All of this is in hope of flattening the curve and keeping our loved ones safe, but not everyone feels the same. Many people are still hanging out with friends and not social distancing. According to Unacast, a social distancing score board, Scott County is not social distancing properly and has a F grade.

“It angers me that people are going out. I see people leaving and going on vacation during a pandemic,” Abbott said. “They are putting everyone at risk. They’re only thinking of themselves.”
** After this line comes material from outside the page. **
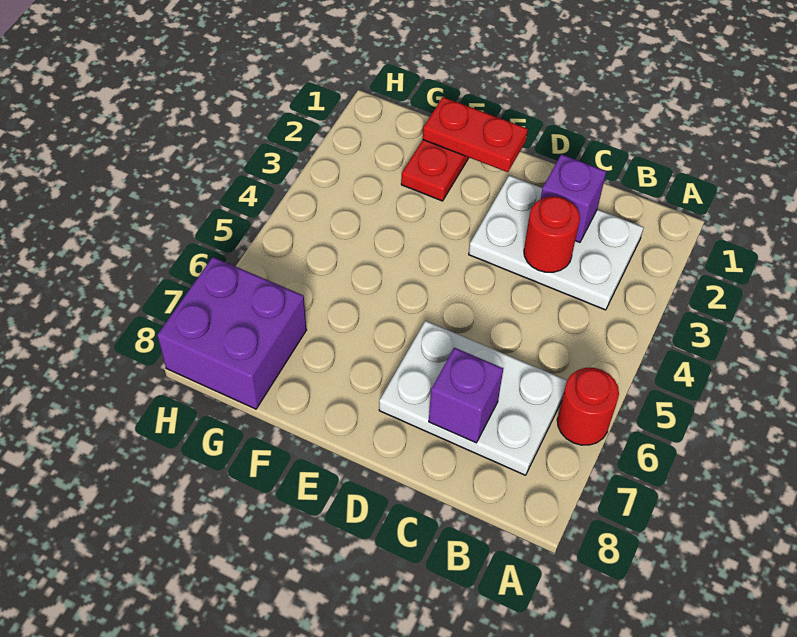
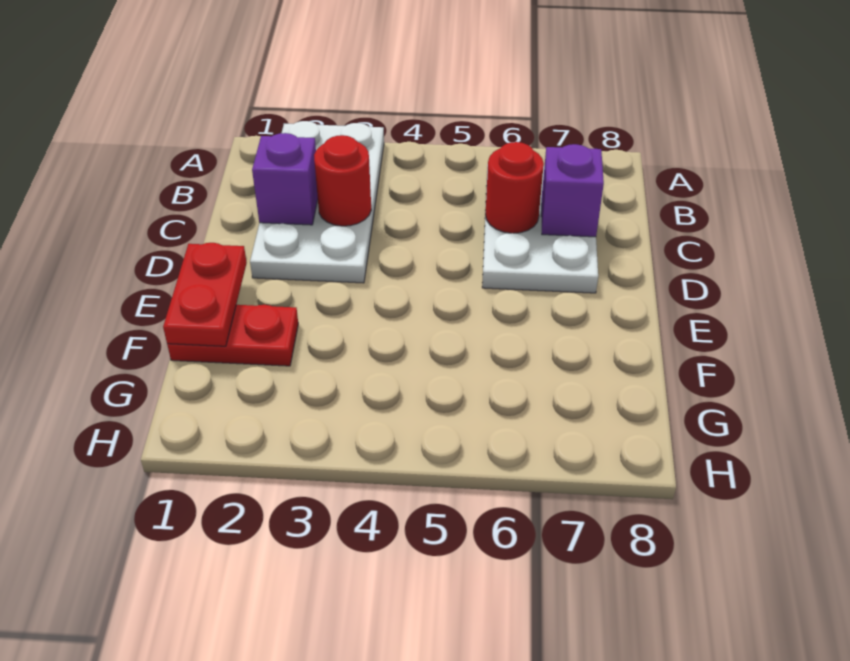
red 1x1 round brick [557,368,619,445] -> red 1x1 round brick moved to [485,142,544,233]
white 2x3 plate [469,175,644,310] -> white 2x4 plate [250,121,384,283]
purple 2x2 brick [157,257,307,409] -> none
When people don’t social distance and hang around other people, they increase others chances of contracting the virus, and many younger people can go asymptomatic, and by making unnecessary stops, people risk transmitting or contracting the virus.

One of my biggest fears at the moment is unknowingly passing the virus to my grandma because I may be asymptomatic. 

“It is a scary time,” Abbott said. “Nobody knows what is going on, and it is a hard enough time having to worry about the ones you know let alone yourself.”

This is an unprecedented time and it is completely normal to feel scared or worry about your loved ones even if they do not have underlying conditions. Most people’s daily lives have changed.

Never would I have dreamed that in my sophomore year of high school that I would be waking up at 7 a.m. to stand in line at the grocery store instead of in line at Starbucks. I used to groan when my mom asked me to go to the grocery store, and now it is my main point of excitement. Our lives have truly changed and been put on pause, and now it is up to you to stay safe and make the best of it.